╭─ DATA FOR THIS EXERCISE

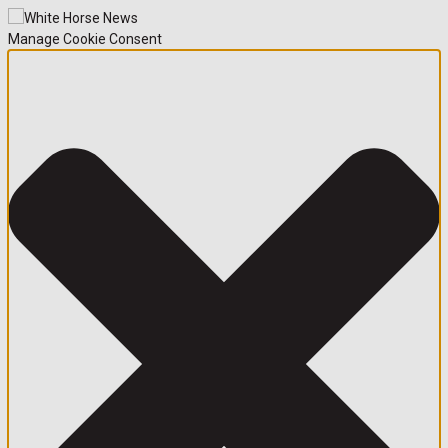
Manage Cookie Consent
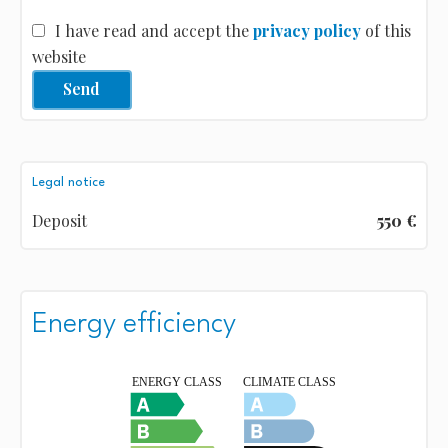
I have read and accept the
privacy policy
of this
website
Send
Legal notice
Deposit
550 €
Energy efficiency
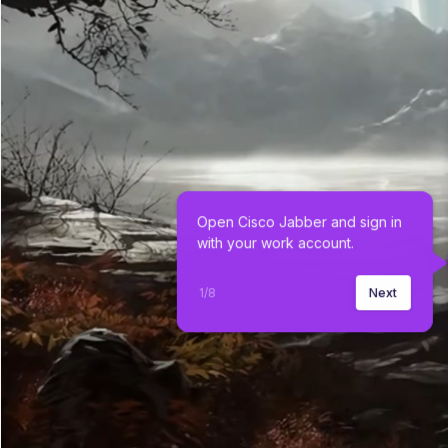
Open Cisco Jabber and sign in 
with your work account.
1
/
8
Next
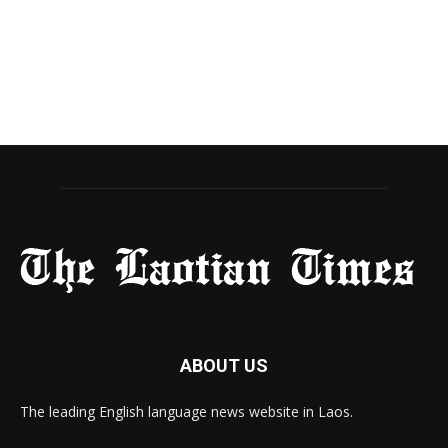
ABOUT US
The leading English language news website in Laos.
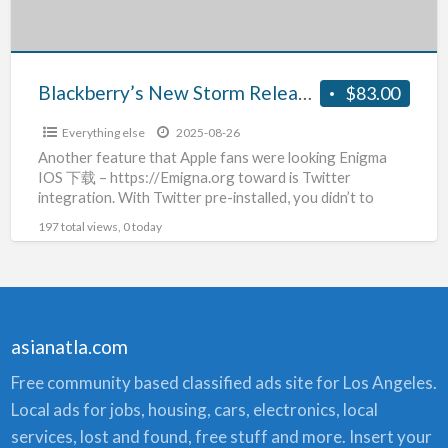
Storm2
Blackberry’s New Storm Release – Blackberry Storm2
$83.00
Everything else
2025-08-26
Another feature that Apple fans were looking Enigma
IOS 下载 – https://Emigna.org toward is Twitter
integration. With Twitter pre-installed, you didn’t to
download the Twitter
[…]
197 total views, 0 today
asianatla.com
Free community based classified ads site for Los Angeles.
Local ads for jobs, housing, cars, electronics, local
services, lost and found, free stuff and more. Insert your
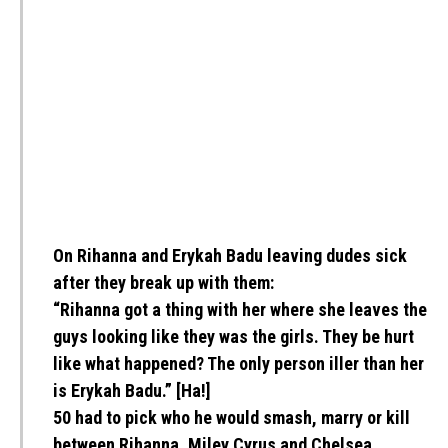
On Rihanna and Erykah Badu leaving dudes sick
after they break up with them:
“Rihanna got a thing with her where she leaves the
guys looking like they was the girls. They be hurt
like what happened? The only person iller than her
is Erykah Badu.” [Ha!]
50 had to pick who he would smash, marry or kill
between Rihanna, Miley Cyrus and Chelsea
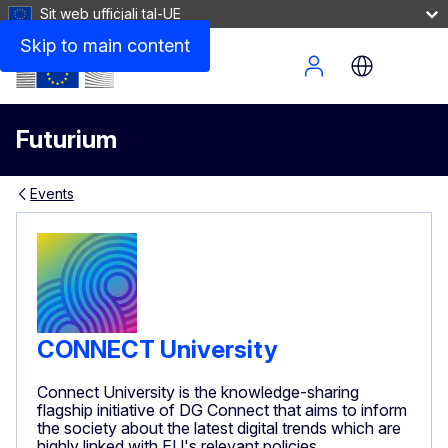
Sit web uffiċjali tal-UE
Skip to main content
Site Menu
Futurium
Events
CONNECT University
Connect University is the knowledge-sharing
flagship initiative of DG Connect that aims to inform
the society about the latest digital trends which are
highly linked with EU's relevant policies.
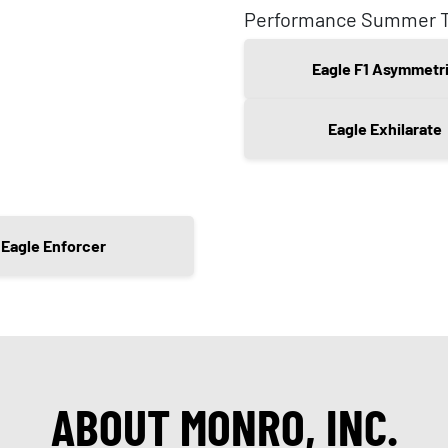
Performance Summer T
Eagle F1 Asymmetr
Eagle Exhilarate
Eagle Enforcer
ABOUT MONRO, INC.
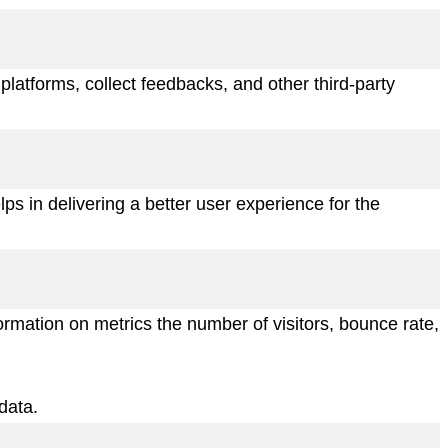
 platforms, collect feedbacks, and other third-party
 in delivering a better user experience for the
ormation on metrics the number of visitors, bounce rate,
data.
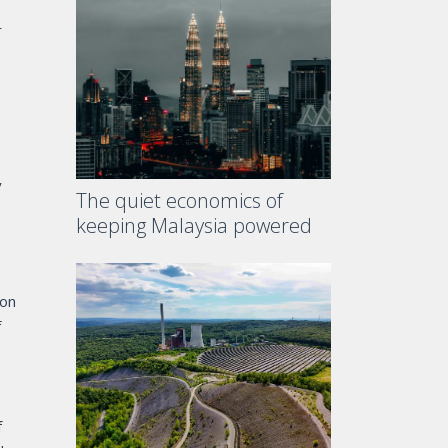
r
y
The quiet economics of
keeping Malaysia powered
ion
f
f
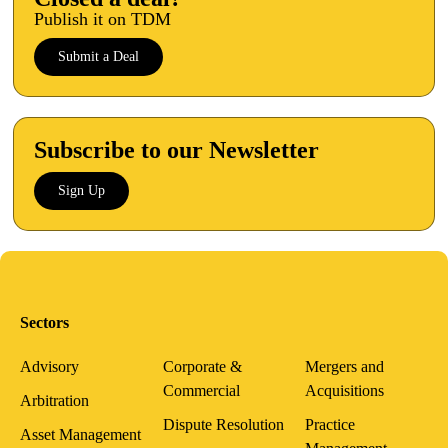
Publish it on TDM
Submit a Deal
Subscribe to our Newsletter
Sign Up
Sectors
Advisory
Corporate &
Mergers and
Commercial
Acquisitions
Arbitration
Dispute Resolution
Practice
Asset Management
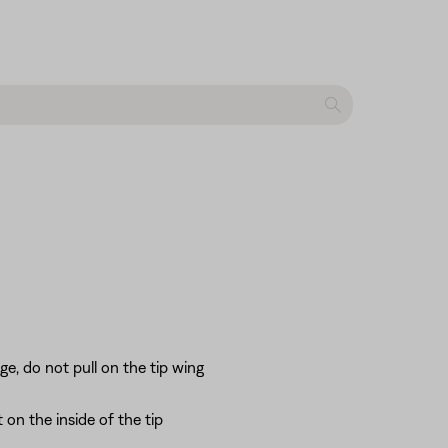
e, do not pull on the tip wing
 on the inside of the tip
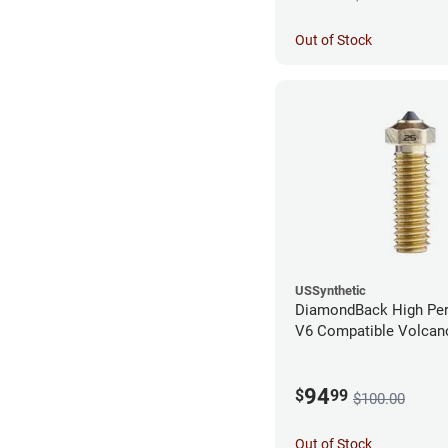
Out of Stock
USSynthetic
DiamondBack High Pe
V6 Compatible Volcano
1.75mm x 0.25mm
94
$
99
$100.00
Out of Stock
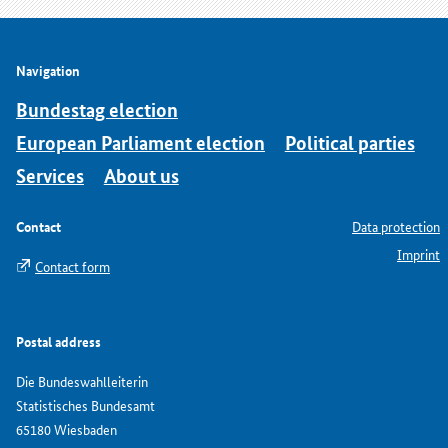
Navigation
Bundestag election
European Parliament election
Political parties
Services
About us
Contact
Data protection
Imprint
Contact form
Postal address
Die Bundeswahlleiterin
Statistisches Bundesamt
65180 Wiesbaden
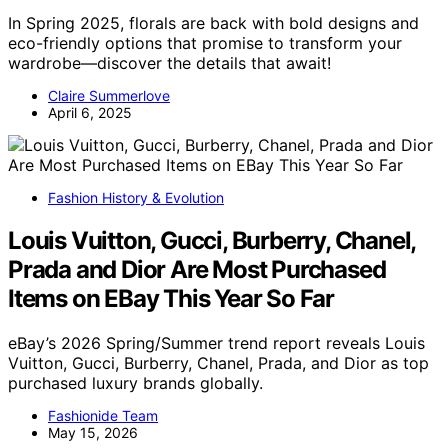
In Spring 2025, florals are back with bold designs and
eco-friendly options that promise to transform your
wardrobe—discover the details that await!
Claire Summerlove
April 6, 2025
Fashion History & Evolution
Louis Vuitton, Gucci, Burberry, Chanel,
Prada and Dior Are Most Purchased
Items on EBay This Year So Far
eBay’s 2026 Spring/Summer trend report reveals Louis
Vuitton, Gucci, Burberry, Chanel, Prada, and Dior as top
purchased luxury brands globally.
Fashionide Team
May 15, 2026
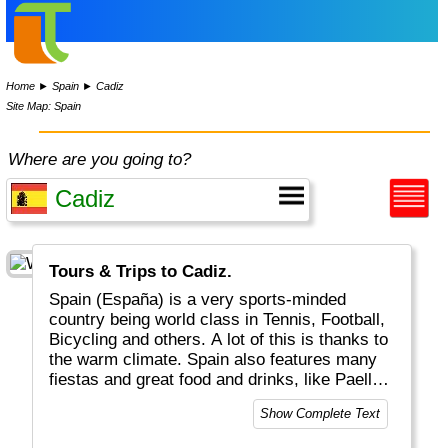
Home
►
Spain
►
Cadiz
Site Map: Spain
Where are you going to?
Tours & Trips to Cadiz.
Spain (España) is a very sports-minded
country being world class in Tennis, Football,
Bicycling and others. A lot of this is thanks to
the warm climate. Spain also features many
fiestas and great food and drinks, like Paella,
Tapas and Sangria. Do try a glas of Rioja at a
Show Complete Text
Flamenco party! Geographically there are
three distinct regions: a) the mainland b) the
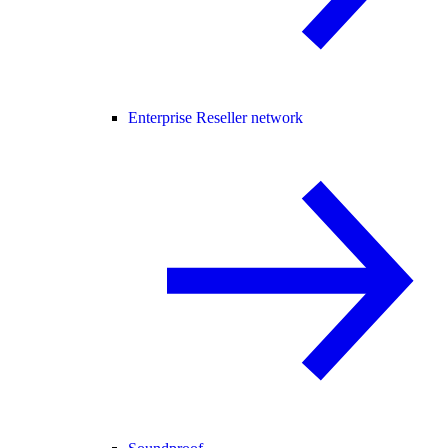
Enterprise Reseller network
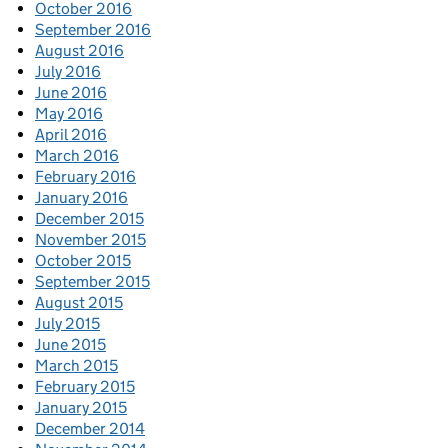
October 2016
September 2016
August 2016
July 2016
June 2016
May 2016
April 2016
March 2016
February 2016
January 2016
December 2015
November 2015
October 2015
September 2015
August 2015
July 2015
June 2015
March 2015
February 2015
January 2015
December 2014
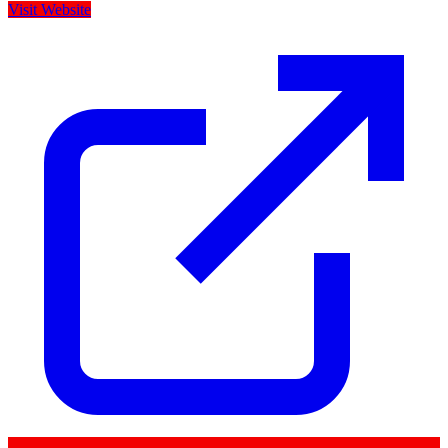
Visit Website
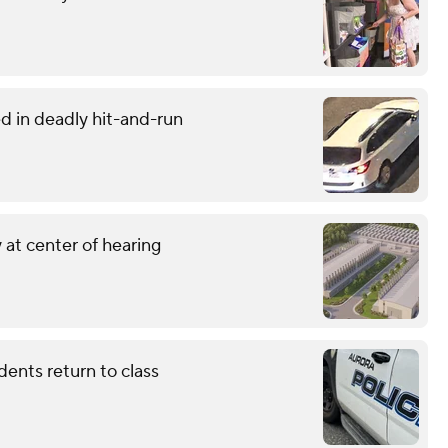
d in deadly hit-and-run
 at center of hearing
dents return to class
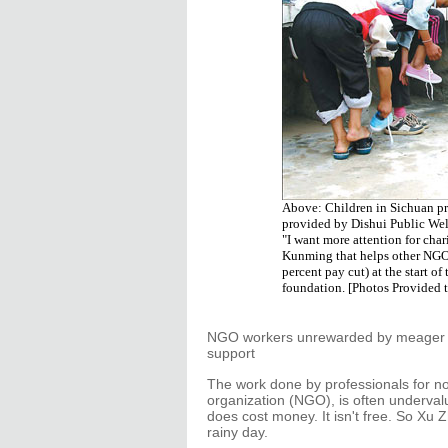
Above: Children in Sichuan pro
provided by Dishui Public Wel
"I want more attention for cha
Kunming that helps other NGOs 
percent pay cut) at the start o
foundation. [Photos Provided 
NGO workers unrewarded by meager wa
support
The work done by professionals for n
organization (NGO), is often underval
does cost money. It isn't free. So Xu
rainy day.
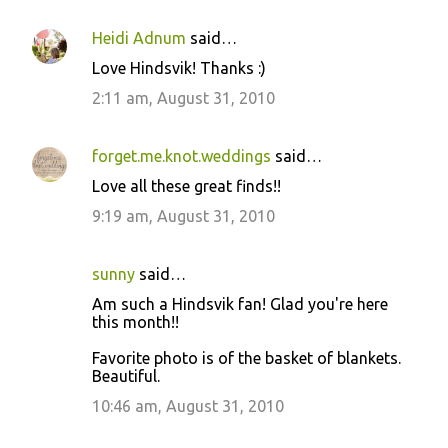
Heidi Adnum
said…
C
Love Hindsvik! Thanks :)
o
2:11 am, August 31, 2010
m
m
forget.me.knot.weddings
said…
e
Love all these great finds!!
n
9:19 am, August 31, 2010
t
s
sunny
said…
Am such a Hindsvik fan! Glad you're here
this month!!
Favorite photo is of the basket of blankets.
Beautiful.
10:46 am, August 31, 2010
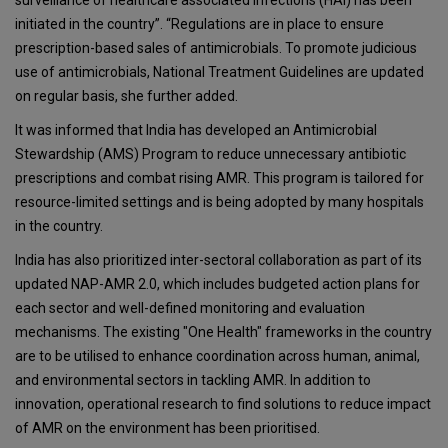
surveillance of healthcare associated infections (HAI) has been
initiated in the country”. “Regulations are in place to ensure
prescription-based sales of antimicrobials. To promote judicious
use of antimicrobials, National Treatment Guidelines are updated
on regular basis, she further added.
It was informed that India has developed an Antimicrobial
Stewardship (AMS) Program to reduce unnecessary antibiotic
prescriptions and combat rising AMR. This program is tailored for
resource-limited settings and is being adopted by many hospitals
in the country.
India has also prioritized inter-sectoral collaboration as part of its
updated NAP-AMR 2.0, which includes budgeted action plans for
each sector and well-defined monitoring and evaluation
mechanisms. The existing "One Health" frameworks in the country
are to be utilised to enhance coordination across human, animal,
and environmental sectors in tackling AMR. In addition to
innovation, operational research to find solutions to reduce impact
of AMR on the environment has been prioritised.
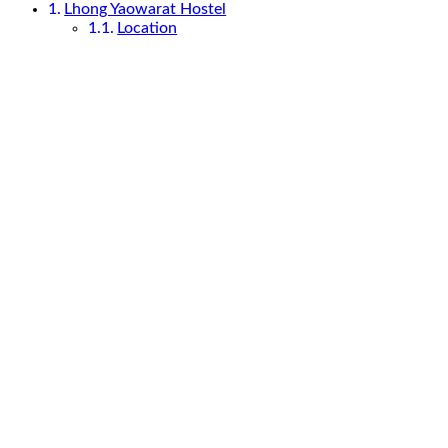
Lhong Yaowarat Hostel
Location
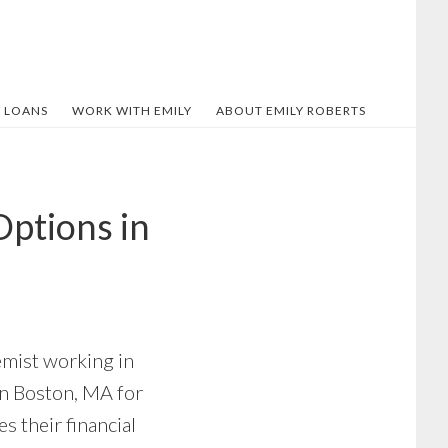
 LOANS
WORK WITH EMILY
ABOUT EMILY ROBERTS
ptions in
emist working in
en Boston, MA for
s their financial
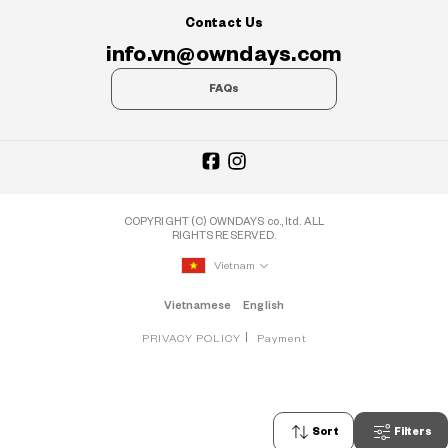
Contact Us
info.vn@owndays.com
FAQs
COPYRIGHT (C) OWNDAYS co., ltd. ALL
RIGHTS RESERVED.
Vietnam
Vietnamese
English
PRIVACY POLICY
Payment
Sort
Filters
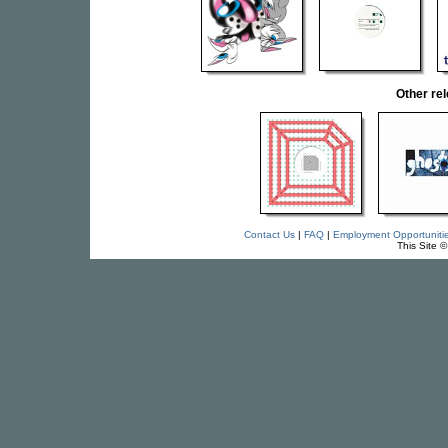
Other re
Contact Us
|
FAQ
|
Employment Opportuniti
This Site 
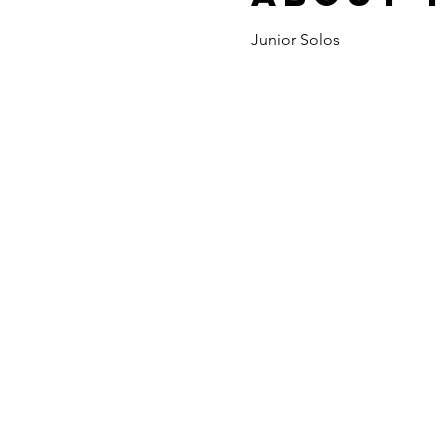
Junior Solos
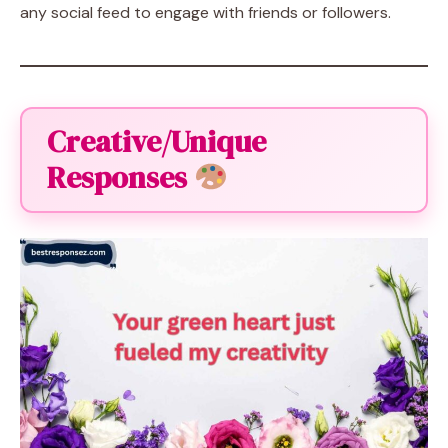
any social feed to engage with friends or followers.
Creative/Unique
Responses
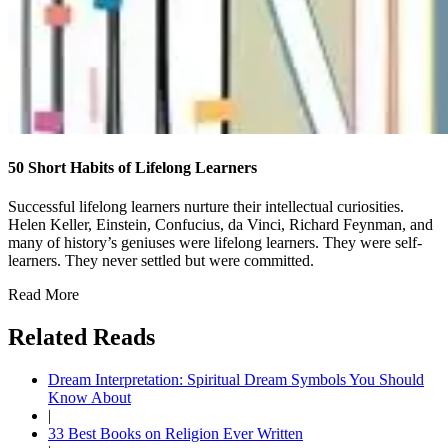
50 Short Habits of Lifelong Learners
Successful lifelong learners nurture their intellectual curiosities.
Helen Keller, Einstein, Confucius, da Vinci, Richard Feynman, and
many of history’s geniuses were lifelong learners. They were self-
learners. They never settled but were committed.
Read More
Related Reads
Dream Interpretation: Spiritual Dream Symbols You Should
Know About
|
33 Best Books on Religion Ever Written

╰─

ACTION ITEM> Copy out every one of the lines above word for word, leaving out the pictures.

ANSWER AREA>
Manage Cookie Consent
I have read and accept the
privacy policy
of this
website
Send
Legal notice
Deposit
550 €
Energy efficiency
Open Cisco Jabber and sign in 
with your work account.
1
/
8
Next
ABOUT US
The leading English language news website in Laos.
Storm2
Blackberry’s New Storm Release – Blackberry Storm2
$83.00
Everything else
2025-08-26
Another feature that Apple fans were looking Enigma
IOS 下载 – https://Emigna.org toward is Twitter
integration. With Twitter pre-installed, you didn’t to
download the Twitter
[…]
197 total views, 0 today
asianatla.com
Free community based classified ads site for Los Angeles.
Local ads for jobs, housing, cars, electronics, local
services, lost and found, free stuff and more. Insert your
On Rihanna and Erykah Badu leaving dudes sick
after they break up with them:
“Rihanna got a thing with her where she leaves the
guys looking like they was the girls. They be hurt
like what happened? The only person iller than her
is Erykah Badu.” [Ha!]
50 had to pick who he would smash, marry or kill
between Rihanna, Miley Cyrus and Chelsea
Sit web uffiċjali tal-UE
Skip to main content
Site Menu
Futurium
Events
CONNECT University
Connect University is the knowledge-sharing
flagship initiative of DG Connect that aims to inform
the society about the latest digital trends which are
highly linked with EU's relevant policies.
Performance Summer T
Eagle F1 Asymmetr
Eagle Exhilarate
Eagle Enforcer
ABOUT MONRO, INC.
 platforms, collect feedbacks, and other third-party
 in delivering a better user experience for the
ormation on metrics the number of visitors, bounce rate,
data.
r
y
The quiet economics of
keeping Malaysia powered
ion
f
f
Publish it on TDM
Submit a Deal
Subscribe to our Newsletter
Sign Up
Sectors
Advisory
Corporate &
Mergers and
Commercial
Acquisitions
Arbitration
Dispute Resolution
Practice
Asset Management
e, do not pull on the tip wing
 on the inside of the tip
Out of Stock
USSynthetic
DiamondBack High Pe
V6 Compatible Volcano
1.75mm x 0.25mm
94
$
99
$100.00
Out of Stock
Navigation
Bundestag election
European Parliament election
Political parties
Services
About us
Contact
Data protection
Imprint
Contact form
Postal address
Die Bundeswahlleiterin
Statistisches Bundesamt
65180 Wiesbaden
In Spring 2025, florals are back with bold designs and
eco-friendly options that promise to transform your
wardrobe—discover the details that await!
Claire Summerlove
April 6, 2025
Fashion History & Evolution
Louis Vuitton, Gucci, Burberry, Chanel,
Prada and Dior Are Most Purchased
Items on EBay This Year So Far
eBay’s 2026 Spring/Summer trend report reveals Louis
Vuitton, Gucci, Burberry, Chanel, Prada, and Dior as top
purchased luxury brands globally.
Fashionide Team
May 15, 2026
Home
►
Spain
►
Cadiz
Site Map: Spain
Where are you going to?
Tours & Trips to Cadiz.
Spain (España) is a very sports-minded
country being world class in Tennis, Football,
Bicycling and others. A lot of this is thanks to
the warm climate. Spain also features many
fiestas and great food and drinks, like Paella,
Tapas and Sangria. Do try a glas of Rioja at a
Show Complete Text
Flamenco party! Geographically there are
three distinct regions: a) the mainland b) the
Enterprise Reseller network
October 2016
September 2016
August 2016
July 2016
June 2016
May 2016
April 2016
March 2016
February 2016
January 2016
December 2015
November 2015
October 2015
September 2015
August 2015
July 2015
June 2015
March 2015
February 2015
January 2015
December 2014
Visit Website
d in deadly hit-and-run
 at center of hearing
dents return to class
Above: Children in Sichuan pro
provided by Dishui Public Wel
"I want more attention for cha
Kunming that helps other NGOs 
percent pay cut) at the start o
foundation. [Photos Provided 
NGO workers unrewarded by meager wa
support
The work done by professionals for n
organization (NGO), is often underval
does cost money. It isn't free. So Xu
rainy day.
Heidi Adnum
said…
C
Love Hindsvik! Thanks :)
o
2:11 am, August 31, 2010
m
m
forget.me.knot.weddings
said…
e
Love all these great finds!!
n
9:19 am, August 31, 2010
t
s
sunny
said…
Am such a Hindsvik fan! Glad you're here
this month!!
Favorite photo is of the basket of blankets.
Beautiful.
10:46 am, August 31, 2010
surveillance of healthcare associated infections (HAI) has been
initiated in the country”. “Regulations are in place to ensure
prescription-based sales of antimicrobials. To promote judicious
use of antimicrobials, National Treatment Guidelines are updated
on regular basis, she further added.
It was informed that India has developed an Antimicrobial
Stewardship (AMS) Program to reduce unnecessary antibiotic
prescriptions and combat rising AMR. This program is tailored for
resource-limited settings and is being adopted by many hospitals
in the country.
India has also prioritized inter-sectoral collaboration as part of its
updated NAP-AMR 2.0, which includes budgeted action plans for
each sector and well-defined monitoring and evaluation
mechanisms. The existing "One Health" frameworks in the country
are to be utilised to enhance coordination across human, animal,
and environmental sectors in tackling AMR. In addition to
innovation, operational research to find solutions to reduce impact
of AMR on the environment has been prioritised.
Lhong Yaowarat Hostel
Location
 LOANS
WORK WITH EMILY
ABOUT EMILY ROBERTS
ptions in
emist working in
en Boston, MA for
s their financial
Contact Us
info.vn@owndays.com
FAQs
COPYRIGHT (C) OWNDAYS co., ltd. ALL
RIGHTS RESERVED.
Vietnam
Vietnamese
English
PRIVACY POLICY
Payment
Sort
Filters
Other re
Contact Us
|
FAQ
|
Employment Opportuniti
This Site 
Junior Solos
any social feed to engage with friends or followers.
Creative/Unique
Responses
50 Short Habits of Lifelong Learners
Successful lifelong learners nurture their intellectual curiosities.
Helen Keller, Einstein, Confucius, da Vinci, Richard Feynman, and
many of history’s geniuses were lifelong learners. They were self-
learners. They never settled but were committed.
Read More
Related Reads
Dream Interpretation: Spiritual Dream Symbols You Should
Know About
|
33 Best Books on Religion Ever Written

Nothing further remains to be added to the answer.